Devenir une population neutre en émissions de CO2 d’ici à 2025 : c’est le défi que s’est lancée l’île suédoise de Gotland. Et même devenir une « éco-société » modèle, par la limitation des impacts dans tous les domaines de l’environnement.
L’île verte
En Suède, l’attention à l’environnement est une seconde nature. Elle gagne encore en acuité à Gotland : l’île, riche en biodiversité, est fragile, située sur une Mer Baltique en péril écologique et parcourue par plus de 700 000 visiteurs chaque année — pour 57 200 résidents permanents.
En 1996, l’île lance une stratégie radicale pour devenir en 2025 une « éco-société » exemplaire dans tous les domaines — énergie, ressources, pollutions, agriculture, déchets, radiations… À cet horizon, Gotland décide d’avoir neutralisé toutes ses émissions de gaz à effet de serre (hors Cementa, l’une des plus grosses cimenteries d’Europe du Nord dont 99 % de la production est exportée).
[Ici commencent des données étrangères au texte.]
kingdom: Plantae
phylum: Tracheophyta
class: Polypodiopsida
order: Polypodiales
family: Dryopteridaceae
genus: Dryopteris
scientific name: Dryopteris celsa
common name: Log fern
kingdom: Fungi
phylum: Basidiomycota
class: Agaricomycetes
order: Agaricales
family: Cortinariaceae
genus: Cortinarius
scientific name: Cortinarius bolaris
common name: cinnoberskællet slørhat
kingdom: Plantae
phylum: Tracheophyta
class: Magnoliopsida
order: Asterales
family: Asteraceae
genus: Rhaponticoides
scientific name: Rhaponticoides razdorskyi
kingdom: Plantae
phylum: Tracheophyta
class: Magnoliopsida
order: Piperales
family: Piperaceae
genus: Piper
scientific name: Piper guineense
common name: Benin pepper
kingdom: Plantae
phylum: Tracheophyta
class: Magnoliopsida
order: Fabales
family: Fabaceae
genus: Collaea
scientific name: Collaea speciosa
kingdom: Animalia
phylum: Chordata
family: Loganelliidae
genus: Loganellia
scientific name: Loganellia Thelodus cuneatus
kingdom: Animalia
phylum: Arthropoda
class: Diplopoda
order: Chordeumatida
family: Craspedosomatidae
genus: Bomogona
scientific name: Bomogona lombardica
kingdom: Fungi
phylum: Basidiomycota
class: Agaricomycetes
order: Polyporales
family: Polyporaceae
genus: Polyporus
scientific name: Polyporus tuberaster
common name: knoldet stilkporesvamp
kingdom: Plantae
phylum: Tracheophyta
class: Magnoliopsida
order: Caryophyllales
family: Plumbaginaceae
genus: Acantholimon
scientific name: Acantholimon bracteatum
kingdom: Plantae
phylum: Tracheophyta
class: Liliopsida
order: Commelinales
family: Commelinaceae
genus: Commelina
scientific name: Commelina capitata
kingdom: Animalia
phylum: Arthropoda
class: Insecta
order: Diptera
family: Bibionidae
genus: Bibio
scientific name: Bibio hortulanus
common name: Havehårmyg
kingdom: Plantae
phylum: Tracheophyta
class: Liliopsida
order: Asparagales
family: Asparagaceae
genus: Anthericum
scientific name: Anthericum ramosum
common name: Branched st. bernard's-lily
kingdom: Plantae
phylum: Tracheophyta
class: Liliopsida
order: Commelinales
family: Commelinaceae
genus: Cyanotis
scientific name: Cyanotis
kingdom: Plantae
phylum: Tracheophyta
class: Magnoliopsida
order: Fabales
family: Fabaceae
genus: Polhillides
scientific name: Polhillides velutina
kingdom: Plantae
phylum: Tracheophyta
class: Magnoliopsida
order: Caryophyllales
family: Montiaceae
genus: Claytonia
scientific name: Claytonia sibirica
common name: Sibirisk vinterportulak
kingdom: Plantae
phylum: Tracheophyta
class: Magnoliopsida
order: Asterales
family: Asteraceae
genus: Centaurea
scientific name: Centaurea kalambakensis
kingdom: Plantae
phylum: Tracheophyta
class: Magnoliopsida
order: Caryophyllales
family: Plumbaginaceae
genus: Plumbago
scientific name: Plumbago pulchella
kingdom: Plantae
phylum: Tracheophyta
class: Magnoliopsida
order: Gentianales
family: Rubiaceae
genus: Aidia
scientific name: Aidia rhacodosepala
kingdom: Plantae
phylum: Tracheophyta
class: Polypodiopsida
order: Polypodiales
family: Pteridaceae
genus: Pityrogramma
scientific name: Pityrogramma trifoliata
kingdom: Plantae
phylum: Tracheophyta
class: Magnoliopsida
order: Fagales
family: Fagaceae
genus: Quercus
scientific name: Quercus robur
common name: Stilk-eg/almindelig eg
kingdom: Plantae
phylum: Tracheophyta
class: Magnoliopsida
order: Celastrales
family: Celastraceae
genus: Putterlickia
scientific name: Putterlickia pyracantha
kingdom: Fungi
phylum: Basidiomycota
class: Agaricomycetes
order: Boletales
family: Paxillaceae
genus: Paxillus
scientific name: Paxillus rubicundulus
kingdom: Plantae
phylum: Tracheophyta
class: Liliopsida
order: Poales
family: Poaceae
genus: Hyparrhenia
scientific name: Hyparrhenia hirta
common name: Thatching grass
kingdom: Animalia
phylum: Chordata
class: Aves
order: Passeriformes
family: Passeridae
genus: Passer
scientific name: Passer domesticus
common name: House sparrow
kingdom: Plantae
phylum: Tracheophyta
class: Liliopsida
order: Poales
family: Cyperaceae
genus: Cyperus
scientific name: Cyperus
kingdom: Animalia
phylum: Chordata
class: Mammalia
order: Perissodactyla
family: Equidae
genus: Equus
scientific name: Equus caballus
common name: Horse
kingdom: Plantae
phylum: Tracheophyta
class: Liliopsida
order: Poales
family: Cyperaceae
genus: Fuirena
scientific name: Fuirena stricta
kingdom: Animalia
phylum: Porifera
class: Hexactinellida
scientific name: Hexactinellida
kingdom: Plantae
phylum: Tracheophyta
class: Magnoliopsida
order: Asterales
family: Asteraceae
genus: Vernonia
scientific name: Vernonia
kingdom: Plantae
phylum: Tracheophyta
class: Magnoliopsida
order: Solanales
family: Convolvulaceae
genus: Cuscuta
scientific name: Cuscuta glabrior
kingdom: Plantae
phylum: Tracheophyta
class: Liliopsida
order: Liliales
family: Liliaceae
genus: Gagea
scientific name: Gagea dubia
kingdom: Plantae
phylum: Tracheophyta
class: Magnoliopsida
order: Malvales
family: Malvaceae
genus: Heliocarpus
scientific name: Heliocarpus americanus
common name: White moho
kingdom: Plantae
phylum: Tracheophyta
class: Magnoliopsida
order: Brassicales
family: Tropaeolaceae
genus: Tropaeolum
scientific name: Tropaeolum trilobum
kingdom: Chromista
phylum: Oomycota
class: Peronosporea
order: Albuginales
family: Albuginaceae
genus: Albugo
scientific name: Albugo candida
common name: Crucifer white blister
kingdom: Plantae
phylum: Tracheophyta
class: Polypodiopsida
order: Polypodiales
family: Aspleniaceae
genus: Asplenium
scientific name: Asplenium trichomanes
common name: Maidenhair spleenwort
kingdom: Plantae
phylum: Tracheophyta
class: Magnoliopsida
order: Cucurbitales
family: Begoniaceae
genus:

Tous les secteurs ont été impliqués — services publics, entreprises, particuliers.
Les avancées sont spectaculaires. En 2010, l’île avait déjà réduit de 40 % ses émissions de CO2 issues d’énergies fossiles par rapport à leur niveau de 1990, en dépit d’une hausse des consommations. Ce bond est essentiellement dû à la révolution énergétique menée dans le chauffage des bâtiments : la conversion aux renouvelables et une meilleure efficacité énergétique des équipements. La capitale, Visby (45 % de la population), est desservie pour plus des trois quarts par un réseau de chaleur alimenté à 97 % en copeaux de bois (80 %), en biogaz et par une pompe à chaleur. Dans l’habitat rural dispersé, la plupart des chaudières à fioul ont disparu, substituées par modèles à biomasse ou des pompes à chaleur. La foresterie est en plein développement : le bois local, qui approvisionne déjà majoritairement les Gotlandais, peut à terme couvrir tous les besoins en chauffage.
Les quelque 250 fermes laitières de l’île se sont regroupées pour produire du biogaz à partir de leurs déchets organiques. Il alimente l’unité de déshydratation du lait (pour la vente hors de l’île), qui fonctionnait auparavant au fioul.
Une sobriété collective et heureuse
La consommation d’électricité, qui augmente aussi, est aujourd’hui couverte à 30 % par des éoliennes locales. Le complément est assuré par le réseau national, qui dessert l’île par un câble sous-marin.
La municipalité assume un rôle moteur. Tous ses appels d’offre imposent des contraintes environnementales fortes, et elle est parvenue à réduire de près de 50 % les émissions de ses activités propres. Elle s’approvisionne en électricité « 100 % renouvelable », ses bâtiments sont chauffés par le réseau de chaleur de Visby ou bien par des chaudières à énergies renouvelables, et il a été décidé qu’au moins 95 % de l’énergie consommée par les constructions publiques neuves devra être verte. La bibliothèque centrale, exemplaire par sa conception bioclimatique et bâtie avec des matériaux recyclables, consomme deux fois moins d’énergie qu’un édifice classique. La municipalité construit également des habitations « basse consommation » pour la location.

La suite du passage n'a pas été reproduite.